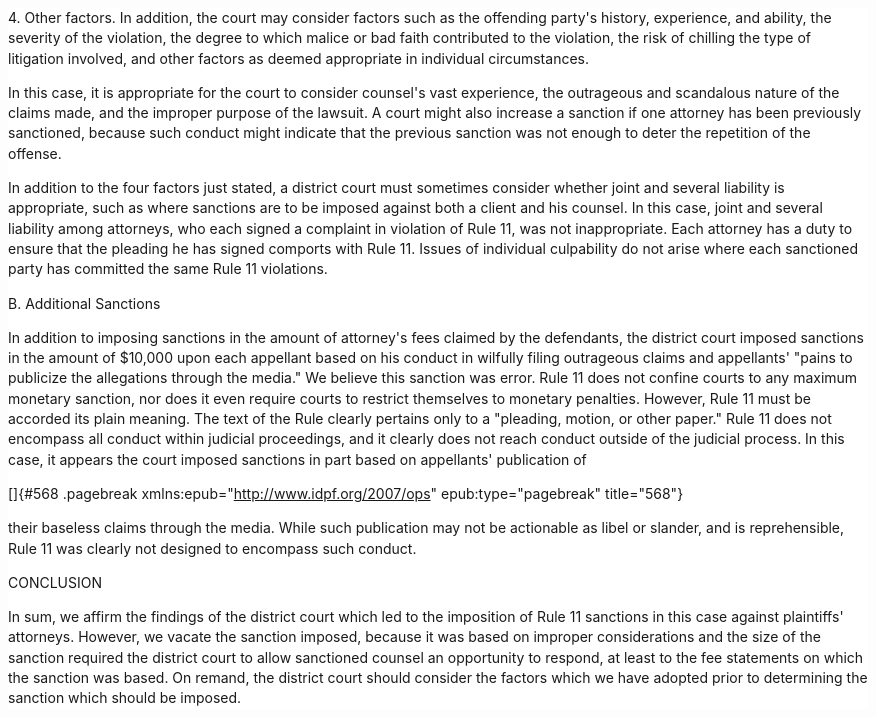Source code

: 4\. Other factors. In addition, the court may consider factors such as
the offending party's history, experience, and ability, the severity of
the violation, the degree to which malice or bad faith contributed to
the violation, the risk of chilling the type of litigation involved, and
other factors as deemed appropriate in individual circumstances.

In this case, it is appropriate for the court to consider counsel's vast
experience, the outrageous and scandalous nature of the claims made, and
the improper purpose of the lawsuit. A court might also increase a
sanction if one attorney has been previously sanctioned, because such
conduct might indicate that the previous sanction was not enough to
deter the repetition of the offense.

In addition to the four factors just stated, a district court must
sometimes consider whether joint and several liability is appropriate,
such as where sanctions are to be imposed against both a client and his
counsel. In this case, joint and several liability among attorneys, who
each signed a complaint in violation of Rule 11, was not inappropriate.
Each attorney has a duty to ensure that the pleading he has signed
comports with Rule 11. Issues of individual culpability do not arise
where each sanctioned party has committed the same Rule 11 violations.

B. Additional Sanctions

In addition to imposing sanctions in the amount of attorney\'s fees
claimed by the defendants, the district court imposed sanctions in the
amount of \$10,000 upon each appellant based on his conduct in wilfully
filing outrageous claims and appellants' "pains to publicize the
allegations through the media." We believe this sanction was error. Rule
11 does not confine courts to any maximum monetary sanction, nor does it
even require courts to restrict themselves to monetary penalties.
However, Rule 11 must be accorded its plain meaning. The text of the
Rule clearly pertains only to a "pleading, motion, or other paper." Rule
11 does not encompass all conduct within judicial proceedings, and it
clearly does not reach conduct outside of the judicial process. In this
case, it appears the court imposed sanctions in part based on
appellants' publication of

[]{#568 .pagebreak xmlns:epub="http://www.idpf.org/2007/ops"
epub:type="pagebreak" title="568"}

their baseless claims through the media. While such publication may not
be actionable as libel or slander, and is reprehensible, Rule 11 was
clearly not designed to encompass such conduct.

CONCLUSION

In sum, we affirm the findings of the district court which led to the
imposition of Rule 11 sanctions in this case against plaintiffs'
attorneys. However, we vacate the sanction imposed, because it was based
on improper considerations and the size of the sanction required the
district court to allow sanctioned counsel an opportunity to respond, at
least to the fee statements on which the sanction was based. On remand,
the district court should consider the factors which we have adopted
prior to determining the sanction which should be imposed.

------------------------------------------------------------

▸ **What you need to do**:
Throughout the data above, copy all lines where the word "amount" is found.

▸ **Task result**:
In addition to imposing sanctions in the amount of attorney\'s fees
amount of \$10,000 upon each appellant based on his conduct in wilfully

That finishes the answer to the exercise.